In the presence of population stratification, association testing of \({\varvec{G}}_{ij}\) with \(Y_{ij}\) in models (1) and (2) may lead to spurious association due to the underlying differences in allele frequencies of the subpopulations. However, for family studies, family members can be used as internal controls, where an expected genotype can be constructed using the family members’ information. Tests based on the within-family component (deviation of observed genotype from expected within family) will not be influenced by population structure, even in the most extreme case, where each of the N pedigrees is drawn from a different population. Here, we leverage the work of Abecasis et al. [1] and present the method to calculate transmission scores for individuals in general pedigrees.

The QTDT framework [1] for general pedigrees decomposes a genotype into a between-family component (which is sensitive to population stratification) and a within-family component (which is robust to population stratification). For relative j in family i,  let \({\varvec{B}}_{ij}\) and \({\varvec{W}}_{\varvec{ij}}\) denote vectors of between-family and within-family genotype components for the s rare-variant genotypes in \({\varvec{G}}_{{\varvec{ij}}}.\) Assuming all parents in the pedigree are genotyped, the between-family component for founders (with no ancestors included in the pedigree) will be equal to their observed genotypes, while the between-family component for non-founders at each rare-variant genotype is equal to the average genotype of the between-family components of that individual’s parents: such that \({\varvec{B}}_{{ij}} =\frac{{\varvec{B}}_{{{M}}_{{ij}} } +{\varvec{B}}_{{F}_{ij} } }{2}.\) Using the pedigree in Fig. 1 as an example, suppose all the individuals in the pedigree are genotyped. Suppressing the family index for ease of presentation, the between-family components for founders 1, 2, 3, and 4 are \({\varvec{B}}_{1}={\varvec{G}}_{{1}},\, {\varvec{B}}_{{2}}={\varvec{G}}_{{2}},\, {\varvec{B}}_{{3}}={\varvec{G}}_{{3}},\, {\varvec{B}}_{{4}}={\varvec{G}}_{{4}},\) respectively. For the non-founders in the second generation, the between-family component for individual 5 is \({\varvec{B}}_{{5}} =\frac{{\varvec{B}}_{{1}} +{\varvec{B}}_{{2}} }{2},\) and between-family component for 6 is \({\varvec{B}}_{{6}} =\frac{{\varvec{B}}_{{3}} +{\varvec{B}}_{4} }{2}.\) For the non-founders in the third generation, the between-family components for individuals 7–10 are \(\frac{{\varvec{B}}_{{5}} +{\varvec{B}}_{{6}} }{2}=\frac{{\varvec{B}}_{{1}} +{\varvec{B}}_{{2}} +{\varvec{B}}_{{3}} +{\varvec{B}}_{{4}} }{{4}}.\) It can be seen that, in the situation where all founders are genotyped, the between-family component of any non-founder is calculated as follows:

$$\begin{aligned} {\varvec{B}}_{ij} =\mathop \sum \limits _{f\in F} 2\varphi _{ijf} {\varvec{G}}_{if}, \end{aligned}$$
(5)

where in the ith family, f is the index of founders, \({\varvec{G}}_{if}\) is the rare-variant genotype vector of the founder, \(\varphi _{_{ijf}}\) is the kinship coefficient between individual j and founder f,  and F is the set of all the genotyped founders.
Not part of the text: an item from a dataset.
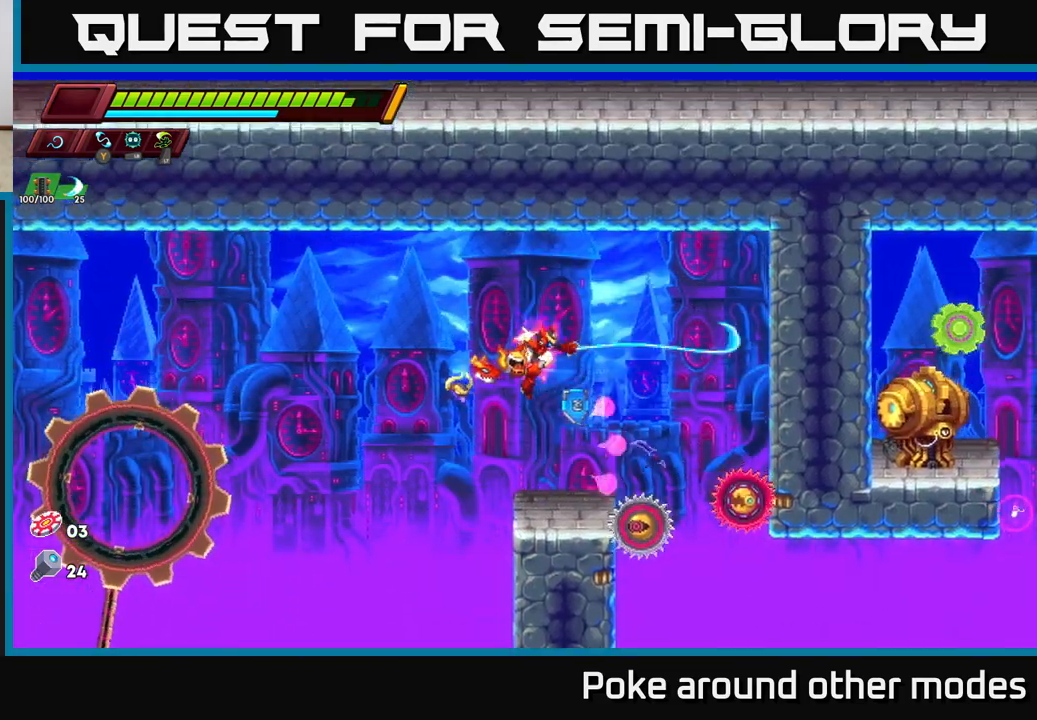
{"buttons": ["X"], "left_stick": "down-right", "right_stick": "center", "events": [[67, "X", "up"], [317, "A", "down"], [333, "left_stick", "down-right"], [383, "X", "down"], [450, "A", "up"]]}
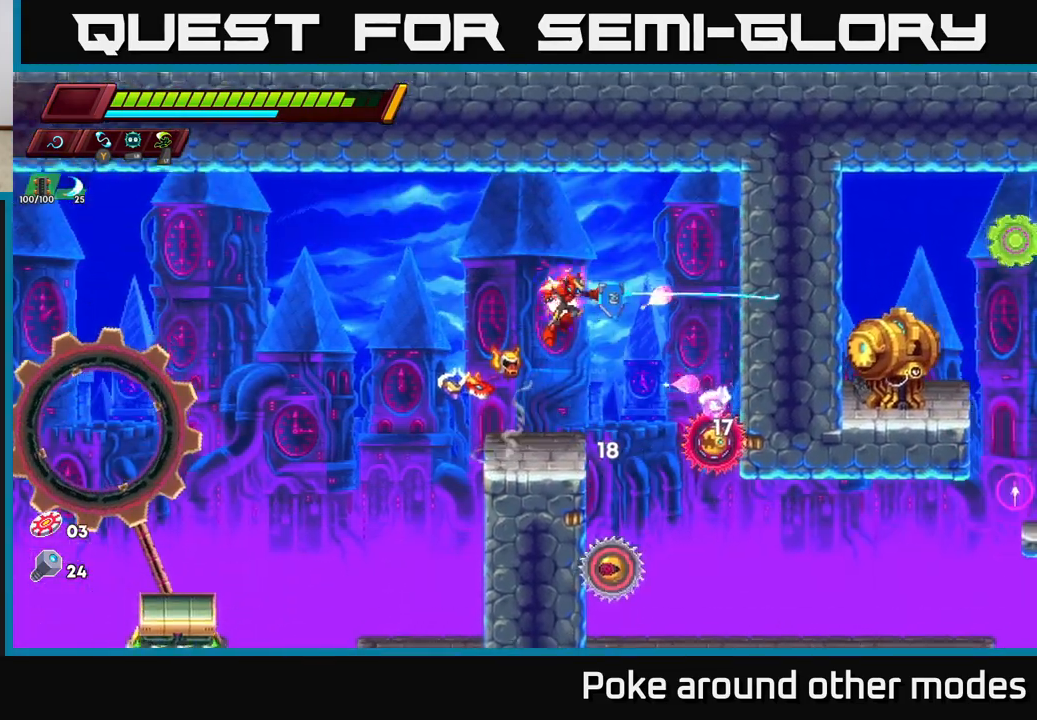
{"buttons": [], "left_stick": "down", "right_stick": "center", "events": [[33, "X", "up"], [183, "left_stick", "center"], [300, "left_stick", "down"], [383, "X", "down"], [500, "X", "up"]]}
In the situation where the parents’ genotypes are missing, the between-family component \({\varvec{B}}_{{ij}}\) is equal to the average of the genotypes for all sibling of relative j. For example in Fig. 1, if individuals 5 and 6 are not genotyped, then the between-family component for individuals 7–10 is \(\frac{{\varvec{G}}_7 +{\varvec{G}}_8 +{\varvec{G}}_9 +{\varvec{G}}_{10} }{4}.\) The average of genotypes of siblings in the family is the sufficient statistic for the between-family component [1]. We note that, when applied to parent–child trios and nuclear families, the proposed method for calculating the between-family component we describe here is then equivalent to the forms of the between-family component outlined in the work of Jiang et al. [15].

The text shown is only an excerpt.